Thu, 17 Nov 2016
The Upper Tribunal (Immigration and Asylum Chamber) have ruled in a landmark determination, promulgated on the 15th of November 2016, Home Office Presenting Officers are liable for wasted costs pursuant to section 29 of the Tribunals Courts and Enforcement Act 2007 and rule 10 of the Upper Tribunal Procedure Rules 2008. The Secretary of State submitted Presenting Officers are not liable for wasted costs as t as they are not “representatives” for the purposes of section 29 of the 2007 Act. Upper Tribunal Judge Bruce accepted the law required clarification and if the Secretary of State was correct then this would raise significant questions of parity with respect to the vast majority of cases that come before the Chamber.

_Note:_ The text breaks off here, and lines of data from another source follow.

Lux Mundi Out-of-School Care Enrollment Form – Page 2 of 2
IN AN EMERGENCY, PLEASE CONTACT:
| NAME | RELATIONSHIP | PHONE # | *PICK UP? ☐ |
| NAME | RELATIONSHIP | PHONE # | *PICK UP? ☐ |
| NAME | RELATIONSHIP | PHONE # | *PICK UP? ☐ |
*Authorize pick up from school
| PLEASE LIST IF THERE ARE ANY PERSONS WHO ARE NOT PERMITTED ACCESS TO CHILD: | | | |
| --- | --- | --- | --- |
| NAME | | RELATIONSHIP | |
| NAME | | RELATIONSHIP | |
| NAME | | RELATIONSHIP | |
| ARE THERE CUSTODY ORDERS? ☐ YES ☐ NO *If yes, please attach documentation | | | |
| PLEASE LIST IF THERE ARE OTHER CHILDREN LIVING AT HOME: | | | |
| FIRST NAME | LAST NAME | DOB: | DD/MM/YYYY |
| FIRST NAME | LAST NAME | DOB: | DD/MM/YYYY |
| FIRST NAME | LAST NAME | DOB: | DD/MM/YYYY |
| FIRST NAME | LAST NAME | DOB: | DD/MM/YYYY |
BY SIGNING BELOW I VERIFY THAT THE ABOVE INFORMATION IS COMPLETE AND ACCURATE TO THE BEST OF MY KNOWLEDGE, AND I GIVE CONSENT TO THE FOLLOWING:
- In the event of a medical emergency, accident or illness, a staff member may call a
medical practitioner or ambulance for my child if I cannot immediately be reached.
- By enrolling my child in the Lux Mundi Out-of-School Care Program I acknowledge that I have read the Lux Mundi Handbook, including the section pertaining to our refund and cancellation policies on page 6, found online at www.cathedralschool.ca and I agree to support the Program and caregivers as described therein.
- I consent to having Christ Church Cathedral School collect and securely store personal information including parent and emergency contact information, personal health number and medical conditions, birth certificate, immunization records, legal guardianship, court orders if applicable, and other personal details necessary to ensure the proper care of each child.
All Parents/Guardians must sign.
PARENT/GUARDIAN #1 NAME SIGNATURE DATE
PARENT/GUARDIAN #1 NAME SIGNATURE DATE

The Upper Tribunal rejected the Secretary of State’s case as lacking any legal justification, whilst holding the Applicant’s case to be supported by legal authority, including case law where the Home Office submitted instruction to presenting Officers from the Home Office are covered by litigation privilege. On the individual merits of the applications against a Presenting Officer who drafted grounds of appeal and a Senior Presenting Officer who presented the appeal, in circumstances where the Secretary of State conceded the application for permission to appeal was based on unmeritorious and misleading grounds, the Upper Tribunal awarded costs against each of the individuals (on an indemnity basis) finding that both had acted unreasonably.
The Respondent, PR, served evidence proving the basis of the Secretary of State’s grounds of appeal were misleading and additionally filed a victim impact statement to illustrate the affect on her due to the continuance of litigation following the successful appeal before the First-tier Tribunal. She was granted refugee status on the basis of being a victim of domestic violence from Sri Lanka.
The determination is unreported, but should be able to be cited pursuant to Practice Direction 11.2 of the Consolidated Practice Directions.
PR was represented by S Chelvan, Barrister at No5 Chambers, who was instructed by Hilton von Herbert of Hackney Law Centre.